IRS says it won’t tax California’s Middle Class Tax Refund

WASHINGTON, DC - AUGUST 18: The Internal Revenue Service (IRS) building on Thursday, Aug. 18, 2022 in Washington, DC. (Kent Nishimura / Los Angeles Times)

The IRS said taxpayers won’t need to report California’s Middle Class Tax Refund as income on their 2022 return. (Kent Nishimura / Los Angeles Times)

Relax, Californians — the Middle Class Tax Refund you received last year will not be subject to federal taxes.

The Internal Revenue Service issued long-awaited guidance Friday afternoon, saying it “determined it will not challenge the taxability of payments related to general welfare and disaster relief.” California’s Middle Class Tax Refund falls into that category, the agency said, as do the payments in 16 other states.

According to the IRS, you won’t need to report the payment as income on your 2022 return. So recipients can ignore the federal 1099-MISC form sent out last month by the state Franchise Tax Board.

Accountants across California had been grumbling for weeks about the IRS’ refusal to clarify the issue. And on Thursday, the IRS’ in-house taxpayer advocate service added its voice in a blog post.

“Giving taxpayers a choice between waiting to file their returns and receive their refunds or filing returns now that the IRS may later determine to be inaccurate is not acceptable,” the National Taxpayer Advocate said. The advocate is an independent division within the IRS that helps taxpayers resolve problems with the agency.

“This was a known issue, with ramifications for tens of millions of taxpayers, tax return preparers (who still prepare most federal income tax returns) and tax software developers. The failure to have identified and resolved this issue before the filing season suggests that someone, or everyone, was asleep at the switch.”

Although the IRS has published several forests’ worth of guides on the intricacies of the federal tax code, it hesitated to clarify how California households should treat the $200 to $1,050 they received from the state’s Middle Class Tax Refund. The confusion stemmed from the fact that the payments were not actually tax refunds but were just (for lack of a better term) handouts. Were they tax refunds, they would be considered taxable income by the feds only for recipients who itemize their deductions and write off their state taxes.

And while the payments were funded with federal COVID-19 relief dollars, they were not explicitly aimed at helping people affected by the pandemic — a designation that would have exempted them from federal taxation.

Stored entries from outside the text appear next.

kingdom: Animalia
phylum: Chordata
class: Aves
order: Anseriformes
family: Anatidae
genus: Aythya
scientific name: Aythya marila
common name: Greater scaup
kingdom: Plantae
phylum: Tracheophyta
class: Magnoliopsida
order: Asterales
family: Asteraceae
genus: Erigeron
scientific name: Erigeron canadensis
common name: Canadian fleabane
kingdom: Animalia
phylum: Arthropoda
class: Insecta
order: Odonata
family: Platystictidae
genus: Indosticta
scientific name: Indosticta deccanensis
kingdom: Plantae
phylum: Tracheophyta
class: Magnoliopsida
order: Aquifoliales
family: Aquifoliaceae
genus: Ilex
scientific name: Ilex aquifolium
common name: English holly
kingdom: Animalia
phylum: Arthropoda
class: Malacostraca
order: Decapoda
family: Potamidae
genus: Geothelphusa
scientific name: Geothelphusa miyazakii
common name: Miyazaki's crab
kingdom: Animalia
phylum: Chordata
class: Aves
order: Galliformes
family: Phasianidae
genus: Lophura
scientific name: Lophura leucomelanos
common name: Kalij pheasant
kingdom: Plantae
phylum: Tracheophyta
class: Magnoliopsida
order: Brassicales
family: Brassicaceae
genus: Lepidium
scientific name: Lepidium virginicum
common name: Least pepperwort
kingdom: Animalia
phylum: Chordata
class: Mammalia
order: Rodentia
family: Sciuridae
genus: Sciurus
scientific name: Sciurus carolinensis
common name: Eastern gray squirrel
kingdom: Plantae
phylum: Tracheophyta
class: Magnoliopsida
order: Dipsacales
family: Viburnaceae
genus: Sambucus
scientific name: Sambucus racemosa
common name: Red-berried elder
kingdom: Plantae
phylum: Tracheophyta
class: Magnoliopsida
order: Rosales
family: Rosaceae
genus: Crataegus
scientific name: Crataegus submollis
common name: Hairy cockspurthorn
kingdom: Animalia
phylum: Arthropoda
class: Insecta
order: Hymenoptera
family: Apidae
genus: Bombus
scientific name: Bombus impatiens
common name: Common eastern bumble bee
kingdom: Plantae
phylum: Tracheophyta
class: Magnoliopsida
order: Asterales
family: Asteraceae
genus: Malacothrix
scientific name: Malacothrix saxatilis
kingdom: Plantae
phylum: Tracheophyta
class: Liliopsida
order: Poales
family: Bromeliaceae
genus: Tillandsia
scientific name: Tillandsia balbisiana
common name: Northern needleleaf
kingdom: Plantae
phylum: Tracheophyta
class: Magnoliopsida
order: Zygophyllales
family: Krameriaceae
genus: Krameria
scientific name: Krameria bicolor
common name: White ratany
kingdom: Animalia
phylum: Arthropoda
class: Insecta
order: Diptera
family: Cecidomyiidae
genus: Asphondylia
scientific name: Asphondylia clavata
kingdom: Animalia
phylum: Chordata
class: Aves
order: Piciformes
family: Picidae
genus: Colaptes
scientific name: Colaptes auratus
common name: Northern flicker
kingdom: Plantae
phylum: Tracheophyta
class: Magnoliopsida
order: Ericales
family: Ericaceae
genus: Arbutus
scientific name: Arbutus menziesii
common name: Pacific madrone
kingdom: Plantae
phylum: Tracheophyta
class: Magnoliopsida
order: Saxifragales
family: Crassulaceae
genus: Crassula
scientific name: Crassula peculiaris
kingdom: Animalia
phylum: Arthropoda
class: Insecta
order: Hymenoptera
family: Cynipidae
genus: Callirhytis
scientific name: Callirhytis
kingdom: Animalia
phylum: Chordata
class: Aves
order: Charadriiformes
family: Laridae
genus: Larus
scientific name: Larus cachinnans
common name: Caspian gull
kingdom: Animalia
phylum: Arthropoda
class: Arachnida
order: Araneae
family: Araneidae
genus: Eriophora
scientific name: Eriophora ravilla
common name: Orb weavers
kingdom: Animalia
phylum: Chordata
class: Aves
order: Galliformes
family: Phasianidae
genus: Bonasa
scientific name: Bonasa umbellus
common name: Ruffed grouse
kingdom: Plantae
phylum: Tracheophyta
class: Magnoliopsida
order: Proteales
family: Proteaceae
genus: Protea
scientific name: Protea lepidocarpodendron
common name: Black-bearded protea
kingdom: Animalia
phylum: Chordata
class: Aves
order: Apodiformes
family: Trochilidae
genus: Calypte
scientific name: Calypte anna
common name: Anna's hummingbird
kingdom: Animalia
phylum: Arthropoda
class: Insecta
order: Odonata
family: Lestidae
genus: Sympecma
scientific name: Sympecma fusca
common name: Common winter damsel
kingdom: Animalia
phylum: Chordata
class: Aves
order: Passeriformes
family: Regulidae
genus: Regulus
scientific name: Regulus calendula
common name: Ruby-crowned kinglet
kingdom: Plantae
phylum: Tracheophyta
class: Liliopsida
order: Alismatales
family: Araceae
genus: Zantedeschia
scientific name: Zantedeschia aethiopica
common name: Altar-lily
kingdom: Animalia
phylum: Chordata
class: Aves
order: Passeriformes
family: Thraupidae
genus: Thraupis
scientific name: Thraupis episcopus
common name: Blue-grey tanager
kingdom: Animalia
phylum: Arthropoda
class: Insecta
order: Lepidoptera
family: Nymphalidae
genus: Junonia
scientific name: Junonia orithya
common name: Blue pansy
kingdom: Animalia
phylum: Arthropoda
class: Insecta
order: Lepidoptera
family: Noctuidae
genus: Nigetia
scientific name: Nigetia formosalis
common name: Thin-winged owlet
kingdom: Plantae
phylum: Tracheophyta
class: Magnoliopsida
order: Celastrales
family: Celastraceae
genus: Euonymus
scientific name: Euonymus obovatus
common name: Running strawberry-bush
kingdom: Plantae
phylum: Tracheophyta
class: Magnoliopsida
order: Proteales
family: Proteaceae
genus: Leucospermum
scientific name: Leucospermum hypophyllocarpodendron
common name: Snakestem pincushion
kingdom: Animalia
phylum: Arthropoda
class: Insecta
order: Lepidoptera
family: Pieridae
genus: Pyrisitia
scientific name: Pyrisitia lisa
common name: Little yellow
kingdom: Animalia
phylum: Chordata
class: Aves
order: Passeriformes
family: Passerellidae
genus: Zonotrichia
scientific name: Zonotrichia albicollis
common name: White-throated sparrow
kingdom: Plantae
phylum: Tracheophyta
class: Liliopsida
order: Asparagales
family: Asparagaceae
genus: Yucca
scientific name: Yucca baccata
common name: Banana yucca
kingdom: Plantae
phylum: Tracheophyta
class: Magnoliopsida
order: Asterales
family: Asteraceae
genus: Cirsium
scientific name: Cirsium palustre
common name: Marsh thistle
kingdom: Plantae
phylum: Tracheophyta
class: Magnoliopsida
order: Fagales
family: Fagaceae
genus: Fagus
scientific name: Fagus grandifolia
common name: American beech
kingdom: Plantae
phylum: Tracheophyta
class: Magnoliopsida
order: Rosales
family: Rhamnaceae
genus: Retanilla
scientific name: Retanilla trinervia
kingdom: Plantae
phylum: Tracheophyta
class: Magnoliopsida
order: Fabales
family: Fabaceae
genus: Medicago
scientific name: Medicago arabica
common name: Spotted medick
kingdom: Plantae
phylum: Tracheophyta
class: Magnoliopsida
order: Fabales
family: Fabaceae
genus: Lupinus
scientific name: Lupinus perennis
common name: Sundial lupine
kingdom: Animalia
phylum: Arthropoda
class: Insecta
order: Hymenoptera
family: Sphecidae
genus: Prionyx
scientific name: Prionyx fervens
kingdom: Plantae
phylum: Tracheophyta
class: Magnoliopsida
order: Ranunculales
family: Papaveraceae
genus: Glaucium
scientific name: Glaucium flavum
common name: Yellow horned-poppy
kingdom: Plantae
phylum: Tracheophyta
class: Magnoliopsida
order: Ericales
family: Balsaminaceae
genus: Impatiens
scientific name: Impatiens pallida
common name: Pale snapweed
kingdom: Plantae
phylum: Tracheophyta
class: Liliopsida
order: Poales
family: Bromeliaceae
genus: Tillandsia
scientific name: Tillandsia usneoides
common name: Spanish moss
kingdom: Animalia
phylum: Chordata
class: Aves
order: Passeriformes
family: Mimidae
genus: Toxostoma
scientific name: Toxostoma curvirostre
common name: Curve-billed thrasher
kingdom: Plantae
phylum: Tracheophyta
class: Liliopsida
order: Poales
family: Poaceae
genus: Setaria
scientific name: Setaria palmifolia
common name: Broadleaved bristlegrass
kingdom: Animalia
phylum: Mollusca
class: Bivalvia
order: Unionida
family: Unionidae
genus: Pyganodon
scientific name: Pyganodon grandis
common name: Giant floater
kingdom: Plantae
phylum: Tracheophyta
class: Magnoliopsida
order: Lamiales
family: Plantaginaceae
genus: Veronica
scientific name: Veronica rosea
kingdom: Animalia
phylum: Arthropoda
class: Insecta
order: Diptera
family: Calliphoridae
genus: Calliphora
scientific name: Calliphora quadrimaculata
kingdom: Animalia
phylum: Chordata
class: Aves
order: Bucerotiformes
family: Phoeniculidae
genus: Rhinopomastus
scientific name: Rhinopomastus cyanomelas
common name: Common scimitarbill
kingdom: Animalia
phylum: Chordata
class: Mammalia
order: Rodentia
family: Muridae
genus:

Instead, California billed the money as relief from the state’s high gasoline prices.

Last week, the IRS urged taxpayers who were uncertain about how to treat these payments to hold off filing their federal returns, promising to offer clarity to at least some taxpayers this week.

Matthew Frankel, a certified financial planner and contributor to the Motley Fool financial website, said the 17 states that issued some type of rebate last year typically used federal COVID relief money to pay for them. The stated goal of the aid, however, usually was to help households cope with inflation, Frankel said.

These sorts of rebates should be exempt from federal taxes, he said, because they fall under “general welfare exclusion.” That category covers payments a state makes to benefit the public at large, such as the checks California sent to low- and moderate-income households in 2021 as part of the Golden State Stimulus program.

In Friday’s guidance, the IRS said that determining whether a payment fit into the tax-exempt categories of general welfare or disaster relief was “a complex fact intensive inquiry that depends on a number of considerations.”

Given both the nature of the payments and taxpayers’ need for “certainty and clarity,” the IRS said it “will not challenge the treatment of the 2022 payment as excludable for income on an original or amended return.” One reason, it said, was “the fact that the pandemic emergency declaration is ending in May, 2023 making this an issue only for the 2022 tax year.”

Most Californians received their Middle Class Tax Refund in 2022, but some payments went out this year.

The state Franchise Tax Board has said California won’t tax the payments. It offered no guidance on whether the money would be subject to federal taxes.

H&R Block didn’t wait for the IRS to get off the fence, Frankel said; the service has been treating the Middle Class Tax Refund as exempt from federal taxes and not waiting to file returns. Similarly, he said, Intuit’s TurboTax software is treating the payments as tax exempt.

Tax professionals say that Californians should file their returns as soon as they can. That’s because about 75% of households are due a refund — the average was a little more than $3,000 last year — and the longer they wait to claim it, the longer they’re lending money to the feds interest-free. Worse, some tax pros warn, the later you file, the greater the risk that a fraudster will use your stolen Social Security number to try to claim your refund before you do.